It seems like only yesterday (okay, less than two years ago) that I learned about 454 sequencing. It's the new technology that many folks think will replace dye termination Sanger sequencing using capillary arrays (the method used to sequence the human genome and many other genomes). A new technology is coming on the scene which may make 454 obsolete before it ever gets a foot-hold in the market (making it the laser disk of DNA sequencing).
454 sequencing works by copying small stretches of DNA sequence that have been attached to tiny beads. As each nucleotide is added to the growing sequence, light is emitted via a chemical reaction (this approach is known as pyrosequencing). The light is read by a sensor inside the machine and translated into a DNA sequence. Many sequencing reactions can be run in parallel in a single machine, generating millions of nucleotides of data within a couple of hours. The 454 technology is limited in that the individual reads are only 100-200 nucleotides long, which is short compared to Sanger reads that are approaching 1000 bases. Furthermore, pyrosequencing techniques struggle with mononucleotide repeats (stretches of DNA sequence of the same nucleotide, ie, AAAAA or CCCCC).

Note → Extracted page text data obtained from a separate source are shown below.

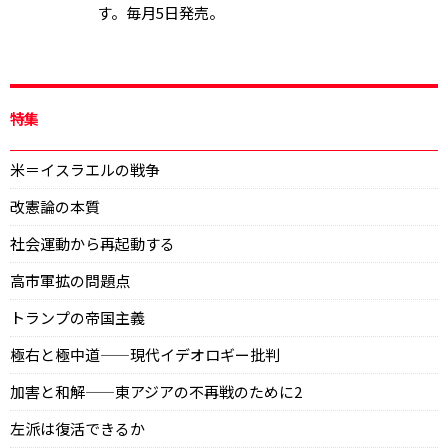
す。毎月5日発売。
特集
米＝イスラエルの戦争
改憲論の本質
社会運動から再起動する
高市軍拡の問題点
トランプの帝国主義
極右と極中道——現代イデオロギー批判
加害と和解——東アジアの不再戦のために2
左派は復活できるか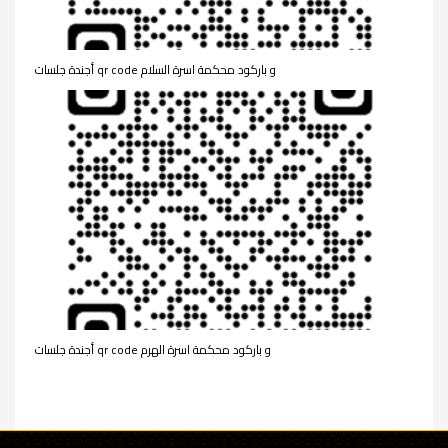
أجندة جلسات qr code و باركود محكمة اسرة السلام
أجندة جلسات qr code و باركود محكمة اسرة الهرم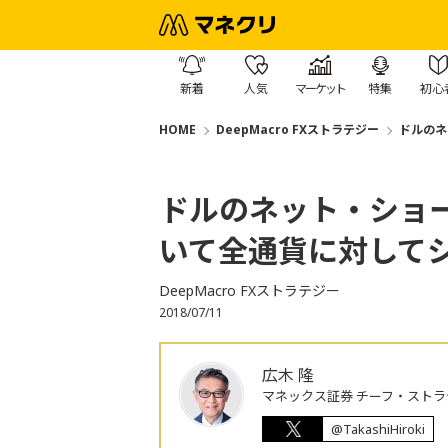
新着
人気
マーケット
特集
初心
HOME
DeepMacro FXストラテジー
ドルのネ
ドルのネット・ショ
いて全通貨に対して
DeepMacro FXストラテジー
2018/07/11
広木 隆
マネックス証券 チーフ・ストラ
@TakashiHiroki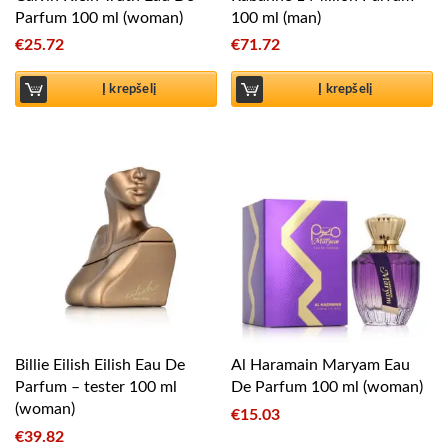
Parfum 100 ml (woman)
100 ml (man)
€
25.72
€
71.72
Į krepšelį
Į krepšelį
Billie Eilish Eilish Eau De
Al Haramain Maryam Eau
Parfum – tester 100 ml
De Parfum 100 ml (woman)
(woman)
€
15.03
€
39.82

The newest, hippest, and sexiest sequencing technology comes from Solexa (see here). This approach allows one to generate 1 billion nucleotides of data in a single run (a few orders of magnitude more than 454). As with moving from Sanger to 454, the tradeoffs of moving from 454 to Solexa are mostly in read length. Solexa takes the sequencing in parallel strategy of 454 to a new level, but generates reads of only 25 nucleotides. As read lengths get shorter and shorter, assembly of the sequences into a complete genome becomes more difficult. But the sheer volume of sequence generated by the Solexa technology will force some people to take a closer look -- it can sequence a complete human genome in a single run, albeit at 1x coverage.

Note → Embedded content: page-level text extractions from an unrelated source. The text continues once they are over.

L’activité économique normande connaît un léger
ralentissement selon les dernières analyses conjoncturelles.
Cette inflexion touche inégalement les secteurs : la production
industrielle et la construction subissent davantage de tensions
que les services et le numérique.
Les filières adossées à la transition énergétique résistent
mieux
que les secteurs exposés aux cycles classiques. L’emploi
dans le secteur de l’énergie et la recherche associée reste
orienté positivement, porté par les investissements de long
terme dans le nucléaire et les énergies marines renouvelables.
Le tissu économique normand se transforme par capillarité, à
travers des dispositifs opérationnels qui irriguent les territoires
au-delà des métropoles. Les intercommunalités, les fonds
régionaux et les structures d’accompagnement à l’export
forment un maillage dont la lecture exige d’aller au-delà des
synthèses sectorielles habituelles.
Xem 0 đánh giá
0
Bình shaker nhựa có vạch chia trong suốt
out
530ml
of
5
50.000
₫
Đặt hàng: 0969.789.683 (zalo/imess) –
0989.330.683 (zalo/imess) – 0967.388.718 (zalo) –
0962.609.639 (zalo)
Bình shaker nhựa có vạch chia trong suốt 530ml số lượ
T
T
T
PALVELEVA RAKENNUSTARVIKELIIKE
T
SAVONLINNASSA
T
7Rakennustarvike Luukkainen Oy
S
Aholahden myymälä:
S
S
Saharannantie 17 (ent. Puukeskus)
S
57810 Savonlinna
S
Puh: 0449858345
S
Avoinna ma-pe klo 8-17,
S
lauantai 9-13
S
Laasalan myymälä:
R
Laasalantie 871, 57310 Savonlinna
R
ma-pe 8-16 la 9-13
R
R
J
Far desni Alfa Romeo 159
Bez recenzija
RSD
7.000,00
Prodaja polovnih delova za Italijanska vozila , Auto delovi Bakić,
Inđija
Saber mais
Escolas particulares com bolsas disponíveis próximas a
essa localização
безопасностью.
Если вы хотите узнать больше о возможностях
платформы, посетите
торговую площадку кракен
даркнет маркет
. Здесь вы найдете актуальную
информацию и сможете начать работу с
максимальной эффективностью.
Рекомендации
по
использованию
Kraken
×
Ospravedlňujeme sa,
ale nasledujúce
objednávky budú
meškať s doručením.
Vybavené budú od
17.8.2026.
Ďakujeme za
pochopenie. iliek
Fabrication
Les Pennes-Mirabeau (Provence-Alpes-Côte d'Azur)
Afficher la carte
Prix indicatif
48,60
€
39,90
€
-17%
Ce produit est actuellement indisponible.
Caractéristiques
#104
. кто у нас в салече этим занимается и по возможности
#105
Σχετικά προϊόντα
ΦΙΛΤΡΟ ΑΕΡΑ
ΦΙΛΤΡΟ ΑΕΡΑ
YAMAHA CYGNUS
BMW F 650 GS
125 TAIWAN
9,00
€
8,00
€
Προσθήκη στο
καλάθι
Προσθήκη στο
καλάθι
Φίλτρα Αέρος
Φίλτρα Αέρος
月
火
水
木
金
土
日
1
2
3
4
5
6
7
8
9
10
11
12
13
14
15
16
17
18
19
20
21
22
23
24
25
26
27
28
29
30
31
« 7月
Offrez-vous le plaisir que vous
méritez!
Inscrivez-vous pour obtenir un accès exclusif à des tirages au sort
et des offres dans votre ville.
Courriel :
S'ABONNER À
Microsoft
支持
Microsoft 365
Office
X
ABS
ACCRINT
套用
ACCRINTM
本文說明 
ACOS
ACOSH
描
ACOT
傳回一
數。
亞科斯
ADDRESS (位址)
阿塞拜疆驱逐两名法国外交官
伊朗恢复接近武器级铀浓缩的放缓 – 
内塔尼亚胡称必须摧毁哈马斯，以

The choice of which technology to use depends on the sequencing project one is carrying out. 454 has been shown to be useful for sequencing bacterial genomes de novo, but it's not clear whether it will be practical for the large, more repeat rich genomes found in eukaryotes (although it seems to be a good strategy for sequencing ancient DNA). But short read lengths aren't as big of a problem for resequencing projects -- those that generate sequences from multiple individuals from a species with an already sequenced genome -- because assembly of the reads can be done on the backbone of the previously published genome. The days of de novo genome sequencing with Solexa are far off, but I know of one group who plans to perform a large scale resequencing project using Solexa machines. This new technology may prove to be useful for genotyping individuals at disease associated loci or performing large scale population genetics surveys.
I agree with you that 454 won't work well for sequencing repeat-rich areas. Most genome centers, I think, have more than one sequencing instrument and use multiple technologies to address the problem.
In most cases though, once you have a reference genome in hand, it's probably not necessary to struggle through the repeat regions once again. I think 454 will be very, very useful for re-sequencing or for sequencing things like, uh, certain viruses, where people become infected with heterogeneous populations.
The biggest downside, I think, to 454 technology is just all the baggage that goes along with having to set up a clean room and do all your work in one of those funny white suits.
The choice of which technology to use depends on the sequencing project one is carrying out.
You hit the nail on the head there. Instead of seeing one method dominate, I predict that we'll see all of these methods fall into more or less discrete niches once the smoke clears.
doesn't solexa need a lot more coverage than the 454 system for large resequencing? meaning its throughput is more like 250mb in 3 days like for like comparison 600mb on the 454? I also heard storing the solexa computer data is very difficult?
The single run is nice and pretty amazing. For statistical accuracy I have heard the 16 runs are required, this of course various on the process. How is the signal to noise ratio with shorter nucleotides?
You guys know just as much about solexa as I do (and maybe more). Sorry I can't be of much help clarify the quality of reads or the quantity required for meaningful analyses.
Sounds to me as if the information for solexa is confusing I guess most of us wont find out until they are able to publish something. :(
While I agree on most of the comments here, I found the 454 technology the most mature technology compared to Solexa's and other promises like S.O.L.I.D. This let me think that if one technology is supposed to be embrassed by a vast majority of users now, then no doubt 1st choice is 454. Also, we have seen this with the recent upgrade of the GS-20 into the GS-FLX, the technology is ready for frequent upgrades, which will satisfy most of the very high end users.
But those high-end users with gigaBase needs, how many are they on earth compared to us with less than 1 megaBase requirements? How many genome sequencing centers compared to MDx labs with small-genome-resequencing needs? Let's come back to reality!
I which the later could drive this market and that we may have access to this technology in molecular medicine asap, at a reasonable cost.